The British advanced up the Patuxent in August 1814 and landed an invasion force, trapping Barney's flotilla in the river's upper reaches. Under orders from the Secretary of the Navy, Barney scuttled the fleet with rigged explosives just ahead of the British. He escaped with most of his men and cannons to defend Washington, and they played a heroic but ultimately futile role in trying to stop the British, who captured the city and burned the Capitol, the White House and almost all other government buildings.

"Not only did an army of invasion lay their boots on American soil, they burned our capital, and this fleet was trying to stop it," said Marine archaeologist Donald G. Shomette, author of "Flotilla," a history of the Patuxent naval campaign. Shomette also helped lead the flotilla search three decades ago. "Here we have the presumed flagship 16 miles from the White House, in shallow water. In terms of historical value, this is extremely significant."

"We think we have the Holy Grail," said J. Rodney Little, chief historical preservation officer for the state of Maryland, which wants to partner with the federal government to assess the site.

This month, the Department of Defense Legacy Resource Management Program turned down the state's request for about $300,000, leaving the state and the archaeologists to hope that the Navy or another federal agency will support the project.

The cost of the project would depend largely on its scale, with an attempt to raise the entire vessel far costlier than a more limited excavation. Moreover, the price of conserving what is raised would likely be significantly more than the excavation, so without guaranteed funding, the flotilla should be left alone, archaeologists said.

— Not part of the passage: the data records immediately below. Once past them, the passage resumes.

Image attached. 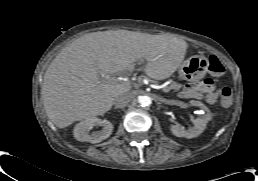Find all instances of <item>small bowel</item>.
<instances>
[{"mask_svg":"<svg viewBox=\"0 0 258 181\" xmlns=\"http://www.w3.org/2000/svg\"><path fill=\"white\" fill-rule=\"evenodd\" d=\"M180 95L184 98L204 99L207 103L214 104L217 101L219 91L215 89L211 79H205L186 85Z\"/></svg>","mask_w":258,"mask_h":181,"instance_id":"obj_1","label":"small bowel"}]
</instances>
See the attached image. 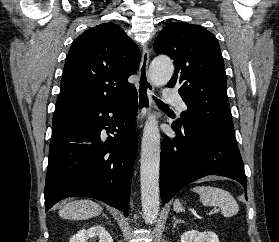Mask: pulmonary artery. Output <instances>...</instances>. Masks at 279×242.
<instances>
[{
    "mask_svg": "<svg viewBox=\"0 0 279 242\" xmlns=\"http://www.w3.org/2000/svg\"><path fill=\"white\" fill-rule=\"evenodd\" d=\"M165 101L176 107L180 112L186 110V105L183 102L181 96L173 90L166 89L164 93Z\"/></svg>",
    "mask_w": 279,
    "mask_h": 242,
    "instance_id": "1",
    "label": "pulmonary artery"
}]
</instances>
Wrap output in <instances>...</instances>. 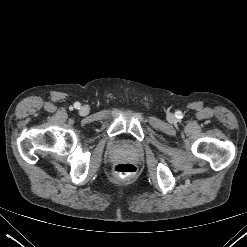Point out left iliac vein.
<instances>
[{"mask_svg":"<svg viewBox=\"0 0 247 247\" xmlns=\"http://www.w3.org/2000/svg\"><path fill=\"white\" fill-rule=\"evenodd\" d=\"M168 119H169L170 121H173V120H174V116H173L172 114H169V115H168Z\"/></svg>","mask_w":247,"mask_h":247,"instance_id":"4c4485c4","label":"left iliac vein"}]
</instances>
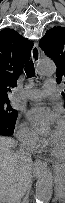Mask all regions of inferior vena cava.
Here are the masks:
<instances>
[{"label":"inferior vena cava","mask_w":65,"mask_h":203,"mask_svg":"<svg viewBox=\"0 0 65 203\" xmlns=\"http://www.w3.org/2000/svg\"><path fill=\"white\" fill-rule=\"evenodd\" d=\"M17 155L26 161H31V155L21 146ZM25 191L24 184H21L18 190H16L13 194V198L11 199V203H21V197ZM3 202V200L1 201Z\"/></svg>","instance_id":"inferior-vena-cava-1"}]
</instances>
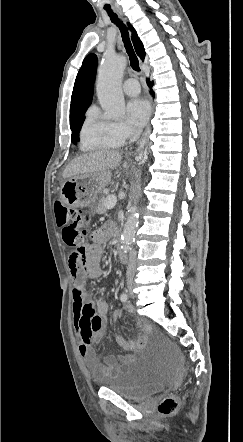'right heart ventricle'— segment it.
<instances>
[{
	"label": "right heart ventricle",
	"mask_w": 243,
	"mask_h": 442,
	"mask_svg": "<svg viewBox=\"0 0 243 442\" xmlns=\"http://www.w3.org/2000/svg\"><path fill=\"white\" fill-rule=\"evenodd\" d=\"M109 123L97 108H89L80 131L81 149L89 151L117 146L120 142L112 135Z\"/></svg>",
	"instance_id": "obj_1"
}]
</instances>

The 1980 excavation raised more than 150 artifacts, many of them well-preserved and unique. Some of the pieces, including medical equipment and a cook's tin grog cup, point to the vessel being the flagship.

After the artifacts were preserved, most were kept at the Calvert Marine Museum in Solomons, Md., which co-sponsored the search. Last year, asserting ownership, the Navy took possession of most of the pieces, leaving about 30 on loan with the museum.

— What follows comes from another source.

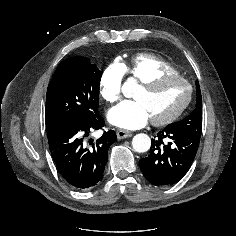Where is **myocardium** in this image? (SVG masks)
I'll use <instances>...</instances> for the list:
<instances>
[{"instance_id": "f54148a6", "label": "myocardium", "mask_w": 236, "mask_h": 236, "mask_svg": "<svg viewBox=\"0 0 236 236\" xmlns=\"http://www.w3.org/2000/svg\"><path fill=\"white\" fill-rule=\"evenodd\" d=\"M168 80L182 81L186 85L187 96L184 102L171 114L162 118H152L151 122L157 126L167 125L175 121L186 110V108L188 107V105L190 104L192 100V95H193L192 86L187 79H185L183 76L179 74H174V73L161 74L148 81L141 83L140 88L149 89V90L154 89Z\"/></svg>"}]
</instances>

At the Navy's underwater archaeology laboratory at the Navy Yard last week, Schwarz and Catsambis displayed the artifacts, many of them pieces of everyday shipboard life often not recorded in history books: the tools the flotilla men used, buttons from their clothes and pharmaceutical vials that once held their medicine.

"What's interesting about pieces like this is that there's a human element to it," Schwarz said. "It gets you thinking."

By all indications, they said, the artifacts raised nearly 30 years ago represent only a small fraction of what lies in the Patuxent mud.